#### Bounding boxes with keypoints
===============
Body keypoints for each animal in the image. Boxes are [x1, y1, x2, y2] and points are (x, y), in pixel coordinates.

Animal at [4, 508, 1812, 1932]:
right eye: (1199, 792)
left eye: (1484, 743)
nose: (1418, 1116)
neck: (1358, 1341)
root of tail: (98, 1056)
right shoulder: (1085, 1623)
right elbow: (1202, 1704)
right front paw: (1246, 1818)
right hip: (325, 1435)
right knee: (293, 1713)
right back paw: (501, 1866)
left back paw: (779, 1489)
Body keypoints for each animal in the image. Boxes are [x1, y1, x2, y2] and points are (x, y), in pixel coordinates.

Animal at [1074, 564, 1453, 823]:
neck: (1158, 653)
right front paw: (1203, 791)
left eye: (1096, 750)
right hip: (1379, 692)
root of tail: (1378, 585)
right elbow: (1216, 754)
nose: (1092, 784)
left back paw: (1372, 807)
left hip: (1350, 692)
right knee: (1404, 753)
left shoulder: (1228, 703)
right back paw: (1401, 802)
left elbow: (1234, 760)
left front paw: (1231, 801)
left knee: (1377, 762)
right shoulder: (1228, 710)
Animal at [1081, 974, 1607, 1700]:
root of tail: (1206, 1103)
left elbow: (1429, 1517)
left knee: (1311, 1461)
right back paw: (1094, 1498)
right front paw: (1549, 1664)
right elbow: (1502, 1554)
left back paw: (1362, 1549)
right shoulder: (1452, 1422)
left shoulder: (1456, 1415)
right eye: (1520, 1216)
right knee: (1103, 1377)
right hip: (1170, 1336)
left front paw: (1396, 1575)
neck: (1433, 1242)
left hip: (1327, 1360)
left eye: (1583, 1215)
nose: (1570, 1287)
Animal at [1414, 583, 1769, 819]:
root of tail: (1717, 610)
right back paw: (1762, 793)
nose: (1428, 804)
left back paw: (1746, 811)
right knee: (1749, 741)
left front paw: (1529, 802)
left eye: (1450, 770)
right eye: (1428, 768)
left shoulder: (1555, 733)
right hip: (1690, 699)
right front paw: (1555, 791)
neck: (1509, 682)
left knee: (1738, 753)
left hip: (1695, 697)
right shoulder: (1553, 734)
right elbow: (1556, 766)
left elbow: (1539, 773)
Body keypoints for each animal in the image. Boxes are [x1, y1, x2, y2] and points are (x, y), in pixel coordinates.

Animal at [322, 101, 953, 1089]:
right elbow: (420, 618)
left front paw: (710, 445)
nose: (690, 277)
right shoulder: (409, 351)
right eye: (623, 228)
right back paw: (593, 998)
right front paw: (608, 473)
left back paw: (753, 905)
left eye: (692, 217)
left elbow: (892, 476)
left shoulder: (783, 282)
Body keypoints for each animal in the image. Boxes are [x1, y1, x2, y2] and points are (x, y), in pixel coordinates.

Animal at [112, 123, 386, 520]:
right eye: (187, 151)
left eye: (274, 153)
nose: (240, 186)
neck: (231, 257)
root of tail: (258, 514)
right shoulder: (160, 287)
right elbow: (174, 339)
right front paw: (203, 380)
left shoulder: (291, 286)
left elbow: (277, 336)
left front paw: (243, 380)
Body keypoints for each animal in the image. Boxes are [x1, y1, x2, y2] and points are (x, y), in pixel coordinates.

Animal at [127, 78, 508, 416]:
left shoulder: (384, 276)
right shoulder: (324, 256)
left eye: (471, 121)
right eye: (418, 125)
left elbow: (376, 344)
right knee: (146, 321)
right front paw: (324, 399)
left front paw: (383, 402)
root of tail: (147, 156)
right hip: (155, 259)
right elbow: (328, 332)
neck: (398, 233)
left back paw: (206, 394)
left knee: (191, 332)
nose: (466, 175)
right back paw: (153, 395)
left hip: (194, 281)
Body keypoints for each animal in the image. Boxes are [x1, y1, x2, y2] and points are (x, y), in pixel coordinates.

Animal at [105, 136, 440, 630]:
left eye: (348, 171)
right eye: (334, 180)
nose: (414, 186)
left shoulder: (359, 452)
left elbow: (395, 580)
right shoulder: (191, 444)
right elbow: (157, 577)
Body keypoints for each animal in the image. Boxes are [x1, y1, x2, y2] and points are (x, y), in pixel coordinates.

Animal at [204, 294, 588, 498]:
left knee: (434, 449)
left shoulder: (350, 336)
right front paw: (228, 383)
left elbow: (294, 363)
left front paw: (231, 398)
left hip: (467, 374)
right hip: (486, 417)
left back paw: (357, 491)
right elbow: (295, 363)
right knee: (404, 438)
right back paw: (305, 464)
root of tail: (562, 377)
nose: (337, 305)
===============
#### Work required
Lines from the start of the records through the one containing "right elbow: (1202, 1704)" are what should be retyped, exactly and in full, both ends included.

#### Reply
Body keypoints for each animal in the image. Boxes are [x1, y1, x2, y2] and points are (x, y), in pixel coordinates.

Animal at [4, 508, 1812, 1932]:
right eye: (1199, 792)
left eye: (1484, 743)
nose: (1418, 1116)
neck: (1358, 1341)
root of tail: (98, 1056)
right shoulder: (1085, 1623)
right elbow: (1202, 1704)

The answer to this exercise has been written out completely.